An approximation theorem for nuclear operator systems

TL;DR

This paper establishes a new approximation characterization for nuclear operator systems using nets of unital completely positive maps, independent of existing $C^*$-algebra characterizations, and provides a counterexample to their isomorphism with $C^*$-algebras.

Contribution

It introduces an approximation theorem for nuclear operator systems that does not rely on the Choi-Effros-Kirchberg characterization, expanding understanding of their structure.

Findings

Characterization of nuclear operator systems via nets of unital completely positive maps.

Proof independent of existing $C^*$-algebra characterizations.
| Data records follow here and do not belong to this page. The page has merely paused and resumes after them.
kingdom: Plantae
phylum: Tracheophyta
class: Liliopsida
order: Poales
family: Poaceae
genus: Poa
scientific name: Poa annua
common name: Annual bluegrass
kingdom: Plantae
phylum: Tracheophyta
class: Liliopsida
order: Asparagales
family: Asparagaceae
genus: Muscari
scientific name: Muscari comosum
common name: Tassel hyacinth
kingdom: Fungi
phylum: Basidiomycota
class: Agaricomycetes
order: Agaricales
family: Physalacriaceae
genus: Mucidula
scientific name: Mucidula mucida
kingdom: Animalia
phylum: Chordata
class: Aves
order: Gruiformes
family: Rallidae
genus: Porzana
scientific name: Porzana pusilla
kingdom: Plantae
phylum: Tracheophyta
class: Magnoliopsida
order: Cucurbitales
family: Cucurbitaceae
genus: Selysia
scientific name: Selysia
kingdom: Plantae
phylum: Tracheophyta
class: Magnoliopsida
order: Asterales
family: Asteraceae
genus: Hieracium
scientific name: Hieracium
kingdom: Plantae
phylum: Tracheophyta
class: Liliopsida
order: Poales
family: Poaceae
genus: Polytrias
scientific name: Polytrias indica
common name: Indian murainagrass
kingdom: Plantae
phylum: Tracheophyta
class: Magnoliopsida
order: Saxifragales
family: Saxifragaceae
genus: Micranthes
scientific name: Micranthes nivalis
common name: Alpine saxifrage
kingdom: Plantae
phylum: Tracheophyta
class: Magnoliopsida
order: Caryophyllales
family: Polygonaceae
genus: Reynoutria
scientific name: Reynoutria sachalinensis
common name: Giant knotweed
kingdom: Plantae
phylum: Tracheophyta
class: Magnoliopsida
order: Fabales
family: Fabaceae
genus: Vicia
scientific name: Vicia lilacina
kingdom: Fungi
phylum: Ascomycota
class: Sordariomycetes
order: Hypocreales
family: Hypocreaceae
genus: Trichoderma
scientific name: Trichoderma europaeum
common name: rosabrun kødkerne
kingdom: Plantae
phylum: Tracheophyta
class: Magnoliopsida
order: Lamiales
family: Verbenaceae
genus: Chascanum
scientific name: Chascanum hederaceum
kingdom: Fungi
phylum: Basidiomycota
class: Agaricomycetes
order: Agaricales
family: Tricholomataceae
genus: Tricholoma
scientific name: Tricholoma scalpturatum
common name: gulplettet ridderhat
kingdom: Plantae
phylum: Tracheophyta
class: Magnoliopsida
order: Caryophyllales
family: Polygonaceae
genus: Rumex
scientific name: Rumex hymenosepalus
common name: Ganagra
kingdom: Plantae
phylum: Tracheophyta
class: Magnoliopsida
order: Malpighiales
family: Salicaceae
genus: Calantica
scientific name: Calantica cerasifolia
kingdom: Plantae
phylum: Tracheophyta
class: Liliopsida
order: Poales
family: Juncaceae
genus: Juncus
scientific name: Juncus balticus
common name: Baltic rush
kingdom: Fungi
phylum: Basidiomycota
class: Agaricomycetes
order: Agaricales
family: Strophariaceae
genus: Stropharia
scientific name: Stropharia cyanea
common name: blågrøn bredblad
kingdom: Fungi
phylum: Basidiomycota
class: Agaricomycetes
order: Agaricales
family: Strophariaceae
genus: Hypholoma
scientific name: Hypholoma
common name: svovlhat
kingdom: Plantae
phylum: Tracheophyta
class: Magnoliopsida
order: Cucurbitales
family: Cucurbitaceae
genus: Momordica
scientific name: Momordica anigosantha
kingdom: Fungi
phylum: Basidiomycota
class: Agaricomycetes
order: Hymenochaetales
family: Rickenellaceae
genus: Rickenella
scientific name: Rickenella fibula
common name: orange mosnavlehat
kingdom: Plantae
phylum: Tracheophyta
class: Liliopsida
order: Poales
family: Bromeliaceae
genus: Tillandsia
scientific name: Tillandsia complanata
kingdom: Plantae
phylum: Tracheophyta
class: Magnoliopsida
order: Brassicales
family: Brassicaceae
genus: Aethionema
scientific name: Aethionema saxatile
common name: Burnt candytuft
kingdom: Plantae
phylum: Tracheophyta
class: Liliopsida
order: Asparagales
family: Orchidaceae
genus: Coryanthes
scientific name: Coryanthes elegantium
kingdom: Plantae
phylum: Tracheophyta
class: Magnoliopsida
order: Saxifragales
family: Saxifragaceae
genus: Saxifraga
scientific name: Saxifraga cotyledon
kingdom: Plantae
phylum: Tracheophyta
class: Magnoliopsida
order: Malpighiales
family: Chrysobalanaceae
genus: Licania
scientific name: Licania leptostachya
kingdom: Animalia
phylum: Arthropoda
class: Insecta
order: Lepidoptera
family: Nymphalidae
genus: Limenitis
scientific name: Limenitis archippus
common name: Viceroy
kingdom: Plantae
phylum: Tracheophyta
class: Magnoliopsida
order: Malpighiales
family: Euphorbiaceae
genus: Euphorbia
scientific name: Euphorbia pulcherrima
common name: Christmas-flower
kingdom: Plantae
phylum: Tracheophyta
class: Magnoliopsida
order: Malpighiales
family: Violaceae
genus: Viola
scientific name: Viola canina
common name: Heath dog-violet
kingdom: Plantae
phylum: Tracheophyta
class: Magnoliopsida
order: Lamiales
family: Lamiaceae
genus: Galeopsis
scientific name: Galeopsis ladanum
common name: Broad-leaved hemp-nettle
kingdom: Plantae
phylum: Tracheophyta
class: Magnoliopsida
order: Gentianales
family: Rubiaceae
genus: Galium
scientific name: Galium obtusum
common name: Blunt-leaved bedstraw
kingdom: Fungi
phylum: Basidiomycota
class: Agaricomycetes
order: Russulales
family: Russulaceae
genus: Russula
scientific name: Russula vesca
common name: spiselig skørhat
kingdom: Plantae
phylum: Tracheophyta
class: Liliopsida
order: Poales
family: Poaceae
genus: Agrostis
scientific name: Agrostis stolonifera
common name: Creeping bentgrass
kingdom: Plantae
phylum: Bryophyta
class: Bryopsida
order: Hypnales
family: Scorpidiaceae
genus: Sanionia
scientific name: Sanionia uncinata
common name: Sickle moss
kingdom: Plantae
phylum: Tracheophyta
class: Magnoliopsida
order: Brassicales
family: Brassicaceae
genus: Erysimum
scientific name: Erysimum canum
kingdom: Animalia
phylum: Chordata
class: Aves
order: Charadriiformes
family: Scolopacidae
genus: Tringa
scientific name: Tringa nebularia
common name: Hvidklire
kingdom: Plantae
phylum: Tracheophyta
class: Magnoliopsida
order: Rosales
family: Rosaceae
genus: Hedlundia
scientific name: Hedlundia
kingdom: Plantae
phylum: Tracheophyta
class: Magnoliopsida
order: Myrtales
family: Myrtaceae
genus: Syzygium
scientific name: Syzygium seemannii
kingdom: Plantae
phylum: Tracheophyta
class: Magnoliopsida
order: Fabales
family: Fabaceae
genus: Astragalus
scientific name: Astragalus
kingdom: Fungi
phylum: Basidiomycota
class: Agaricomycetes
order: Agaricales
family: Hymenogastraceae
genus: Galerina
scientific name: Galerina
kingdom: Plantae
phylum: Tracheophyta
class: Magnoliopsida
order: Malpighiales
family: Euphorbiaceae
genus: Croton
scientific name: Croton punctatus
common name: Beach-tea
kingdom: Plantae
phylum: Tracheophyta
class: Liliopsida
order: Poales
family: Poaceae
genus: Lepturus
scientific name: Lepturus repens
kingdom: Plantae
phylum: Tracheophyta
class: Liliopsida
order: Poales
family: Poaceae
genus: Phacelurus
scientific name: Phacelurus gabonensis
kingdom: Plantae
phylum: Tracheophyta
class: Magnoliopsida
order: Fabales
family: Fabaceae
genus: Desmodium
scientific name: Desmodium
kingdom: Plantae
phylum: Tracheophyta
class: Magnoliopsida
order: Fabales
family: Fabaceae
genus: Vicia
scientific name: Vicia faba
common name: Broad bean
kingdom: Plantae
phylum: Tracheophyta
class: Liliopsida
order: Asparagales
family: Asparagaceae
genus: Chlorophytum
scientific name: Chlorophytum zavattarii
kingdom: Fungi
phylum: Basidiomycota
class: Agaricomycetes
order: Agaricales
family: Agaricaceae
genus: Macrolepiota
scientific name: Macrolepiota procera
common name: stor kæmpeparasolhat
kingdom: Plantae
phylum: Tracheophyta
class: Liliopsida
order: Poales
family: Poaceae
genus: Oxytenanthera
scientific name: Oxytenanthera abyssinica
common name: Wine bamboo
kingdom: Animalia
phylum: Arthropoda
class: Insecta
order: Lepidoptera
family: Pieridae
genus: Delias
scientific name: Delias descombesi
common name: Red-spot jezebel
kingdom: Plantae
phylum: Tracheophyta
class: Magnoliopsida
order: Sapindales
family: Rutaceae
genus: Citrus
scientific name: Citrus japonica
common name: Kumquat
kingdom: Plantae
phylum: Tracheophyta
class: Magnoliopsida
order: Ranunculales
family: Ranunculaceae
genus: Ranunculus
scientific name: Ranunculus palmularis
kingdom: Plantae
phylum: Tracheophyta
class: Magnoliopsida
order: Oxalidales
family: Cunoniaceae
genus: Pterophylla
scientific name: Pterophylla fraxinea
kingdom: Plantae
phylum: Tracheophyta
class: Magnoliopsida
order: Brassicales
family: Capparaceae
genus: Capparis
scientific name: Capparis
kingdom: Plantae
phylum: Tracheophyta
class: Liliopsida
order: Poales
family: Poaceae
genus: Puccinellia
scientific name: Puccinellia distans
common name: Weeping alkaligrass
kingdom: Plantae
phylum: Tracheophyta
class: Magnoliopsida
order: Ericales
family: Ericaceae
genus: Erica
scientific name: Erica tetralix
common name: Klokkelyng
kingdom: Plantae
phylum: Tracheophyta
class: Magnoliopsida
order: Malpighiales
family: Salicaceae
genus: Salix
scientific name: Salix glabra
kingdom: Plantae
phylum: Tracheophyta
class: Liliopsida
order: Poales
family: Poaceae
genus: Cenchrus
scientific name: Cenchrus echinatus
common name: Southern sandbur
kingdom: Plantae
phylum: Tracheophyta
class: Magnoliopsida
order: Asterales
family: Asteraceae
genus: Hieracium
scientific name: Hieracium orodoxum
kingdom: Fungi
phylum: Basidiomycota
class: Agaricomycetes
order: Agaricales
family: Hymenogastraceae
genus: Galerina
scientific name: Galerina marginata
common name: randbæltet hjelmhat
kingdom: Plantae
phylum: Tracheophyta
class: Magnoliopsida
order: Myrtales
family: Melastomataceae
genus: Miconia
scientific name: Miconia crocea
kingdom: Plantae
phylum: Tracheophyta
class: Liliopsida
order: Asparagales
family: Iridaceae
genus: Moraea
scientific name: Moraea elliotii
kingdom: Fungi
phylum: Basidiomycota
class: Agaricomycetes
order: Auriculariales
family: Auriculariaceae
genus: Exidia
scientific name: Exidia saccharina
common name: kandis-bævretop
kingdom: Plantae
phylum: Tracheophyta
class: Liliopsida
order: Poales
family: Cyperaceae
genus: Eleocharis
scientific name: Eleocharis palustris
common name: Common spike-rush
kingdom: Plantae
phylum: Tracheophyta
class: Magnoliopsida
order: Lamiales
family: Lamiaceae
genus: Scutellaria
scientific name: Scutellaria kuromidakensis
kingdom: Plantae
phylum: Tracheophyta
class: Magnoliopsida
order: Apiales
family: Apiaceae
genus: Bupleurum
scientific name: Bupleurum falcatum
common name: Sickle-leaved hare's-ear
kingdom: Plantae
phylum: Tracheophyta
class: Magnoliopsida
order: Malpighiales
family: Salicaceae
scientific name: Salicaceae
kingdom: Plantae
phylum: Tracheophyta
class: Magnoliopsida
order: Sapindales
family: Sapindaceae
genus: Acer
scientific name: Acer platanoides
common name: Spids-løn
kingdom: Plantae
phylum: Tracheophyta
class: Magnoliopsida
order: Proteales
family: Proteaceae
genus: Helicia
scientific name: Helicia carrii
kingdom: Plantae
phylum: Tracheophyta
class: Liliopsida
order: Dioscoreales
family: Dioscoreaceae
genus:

Example of a nuclear operator system not isomorphic to a $C^*$-algebra.

Abstract

We prove that an operator system $\mathcal S$ is nuclear in the category of operator systems if and only if there exist nets of unital completely positive maps $\phi_\lambda : \cl S \to M_{n_\lambda}$ and $\psi_\lambda : M_{n_\lambda} \to \cl S$ such that $\psi_\lambda \circ \phi_\lambda$ converges to ${\rm id}_{\cl S}$ in the point-norm topology. Our proof is independent of the Choi-Effros-Kirchberg characterization of nuclear $C^*$-algebras and yields this characterization as a corollary. We give an example of a nuclear operator system that is not completely order isomorphic to a unital $C^*$-algebra.